• BRIEF: Search the records below for "this" and copy every line it turns up in.

SOURCE DATA Block Start

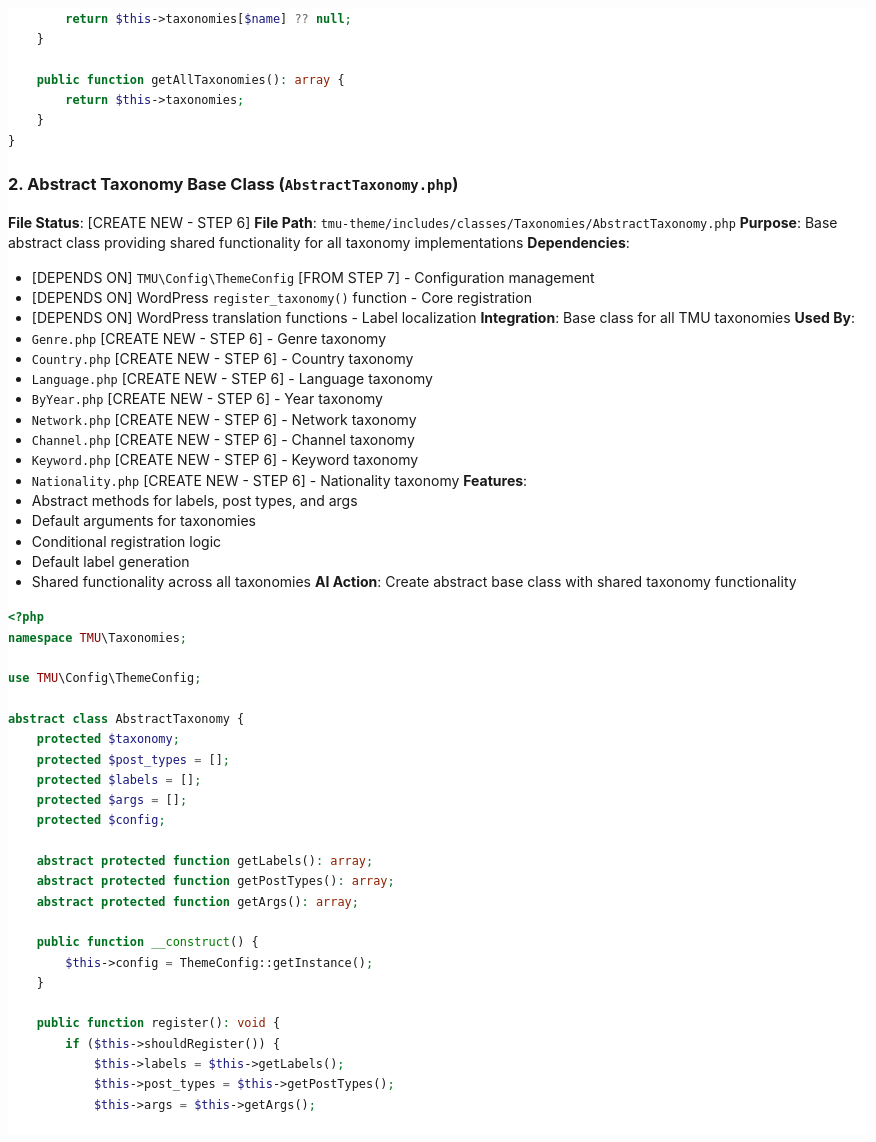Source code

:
 ```php
        return $this->taxonomies[$name] ?? null;
    }
    
    public function getAllTaxonomies(): array {
        return $this->taxonomies;
    }
}
```

### 2. Abstract Taxonomy Base Class (`AbstractTaxonomy.php`)
**File Status**: [CREATE NEW - STEP 6]
**File Path**: `tmu-theme/includes/classes/Taxonomies/AbstractTaxonomy.php`
**Purpose**: Base abstract class providing shared functionality for all taxonomy implementations
**Dependencies**: 
- [DEPENDS ON] `TMU\Config\ThemeConfig` [FROM STEP 7] - Configuration management
- [DEPENDS ON] WordPress `register_taxonomy()` function - Core registration
- [DEPENDS ON] WordPress translation functions - Label localization
**Integration**: Base class for all TMU taxonomies
**Used By**: 
- `Genre.php` [CREATE NEW - STEP 6] - Genre taxonomy
- `Country.php` [CREATE NEW - STEP 6] - Country taxonomy
- `Language.php` [CREATE NEW - STEP 6] - Language taxonomy
- `ByYear.php` [CREATE NEW - STEP 6] - Year taxonomy
- `Network.php` [CREATE NEW - STEP 6] - Network taxonomy
- `Channel.php` [CREATE NEW - STEP 6] - Channel taxonomy
- `Keyword.php` [CREATE NEW - STEP 6] - Keyword taxonomy
- `Nationality.php` [CREATE NEW - STEP 6] - Nationality taxonomy
**Features**: 
- Abstract methods for labels, post types, and args
- Default arguments for taxonomies
- Conditional registration logic
- Default label generation
- Shared functionality across all taxonomies
**AI Action**: Create abstract base class with shared taxonomy functionality

```php
<?php
namespace TMU\Taxonomies;

use TMU\Config\ThemeConfig;

abstract class AbstractTaxonomy {
    protected $taxonomy;
    protected $post_types = [];
    protected $labels = [];
    protected $args = [];
    protected $config;
    
    abstract protected function getLabels(): array;
    abstract protected function getPostTypes(): array;
    abstract protected function getArgs(): array;
    
    public function __construct() {
        $this->config = ThemeConfig::getInstance();
    }
    
    public function register(): void {
        if ($this->shouldRegister()) {
            $this->labels = $this->getLabels();
            $this->post_types = $this->getPostTypes();
            $this->args = $this->getArgs();
            
```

SOURCE DATA Block End

• WORKED SOLUTION:
        return $this->taxonomies[$name] ?? null;
        return $this->taxonomies;
        $this->config = ThemeConfig::getInstance();
        if ($this->shouldRegister()) {
            $this->labels = $this->getLabels();
            $this->post_types = $this->getPostTypes();
            $this->args = $this->getArgs();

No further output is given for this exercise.